There it was—that was the phrase he’d loved.
A splinter of singing.
He stopped beside the bush, half-expecting the chirping to abruptly stop, but it kept on at a rhythm so steady it almost seemed mechanical. Crickets rubbed their wings together to make that sound—he’d read that somewhere.
Ethan glanced at the bush.
Some species of juniper.
Strong, fragrant smell.
A nearby streetlight threw a decent splash of illumination down onto the branches, and he leaned in to see if he could catch a glimpse of the cricket.
The chirping went on, unabated.
“Where are you, little guy?”
He cocked his head.
Now he was squinting at something barely poking up between the branches. But it wasn’t the cricket. Some sort of box instead, about the size of his iPhone.
He reached through the branches and touched the face of it.
The chirping grew softer.
He took his hand away.
What the hell was the point of this?
The chirp of the cricket was emanating from a speaker.
* * *
It was nearly ten thirty when he unlocked his hotel room and stepped inside. He dropped his shoes and stripped naked and climbed into bed without even bothering to turn on the lights.
He’d cracked one of the windows before leaving for dinner, and he could feel a thin, cool draft breezing across his chest, driving out the day’s stuffy accumulation of heat.
Within a minute, he was cold.
He sat up, turned back the covers and the sheet, and crawled under.
* * *
Fighting for his life, losing, the creature on top of him frenzied as it tried to tear his throat out, the only thing keeping Ethan alive the crushing grip he had around the monster’s neck—squeezing, squeezing—but the thing had pure, brute strength. He could feel the hard ripples of muscle as his fingers dug into the milky, translucent skin. But he wasn’t stopping it, his triceps beginning to cramp and his arms bending back as the face, the teeth, inched closer...
* * *
Ethan bolted up in bed, dripping with sweat, gasping for breath, his heart racing so fast it was less like beating than a steady shuddering in his chest.
He had no concept of where he was until he saw the painting of the cowboys and the campfire.
The alarm clock on the bedside table changed to 3:17.
He turned on the light, stared at the phone.
How could he not remember his home landline? Or even Theresa’s cell? How was that possible?
Swinging his legs over the side of the bed, he stood and walked over to the window.
Split the blinds, looked down at the quiet street below.
Thinking, Tomorrow will be better.
He’d get his phone back, his wallet, his gun, his briefcase.
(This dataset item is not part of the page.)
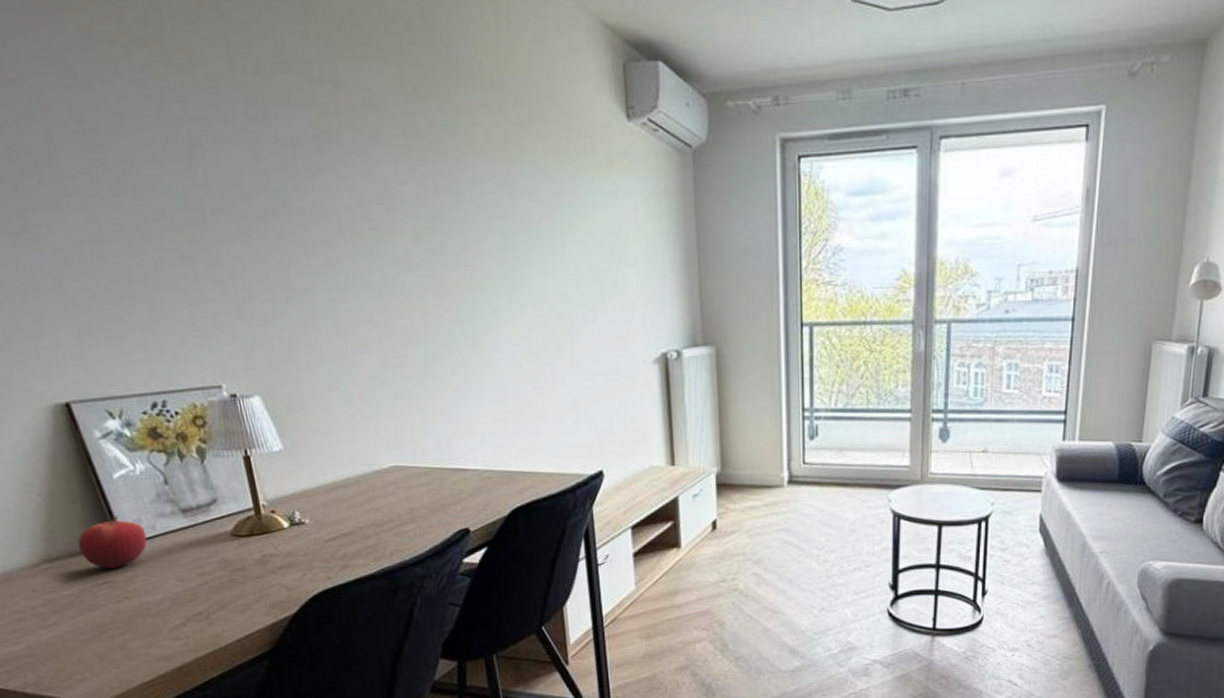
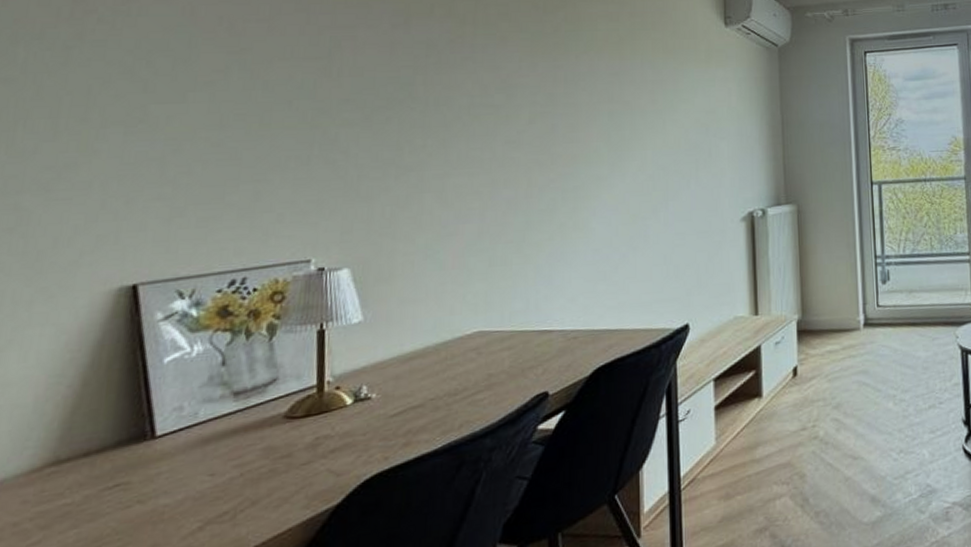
fruit: present [77,516,148,569] -> none [97,404,185,468]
Call his wife, his son. Call Seattle and talk with SAC Hassler. Get back to the investigation that had brought him here in the first place.
He woke to a headache and sunlight streaming into his room through the gap in the blinds.
Rolled over, stared at the alarm clock.
He’d slept past noon.
Ethan crawled out of bed, and as he reached for his pants—balled up on the floor—he heard someone knocking on his door. Revise that—someone had been knocking on his door for quite awhile, and he was just realizing for the first time that the distant pounding wasn’t solely confined to his head.
“Mr. Burke! Mr. Burke!”
Lisa, the front desk clerk, shouting through his door.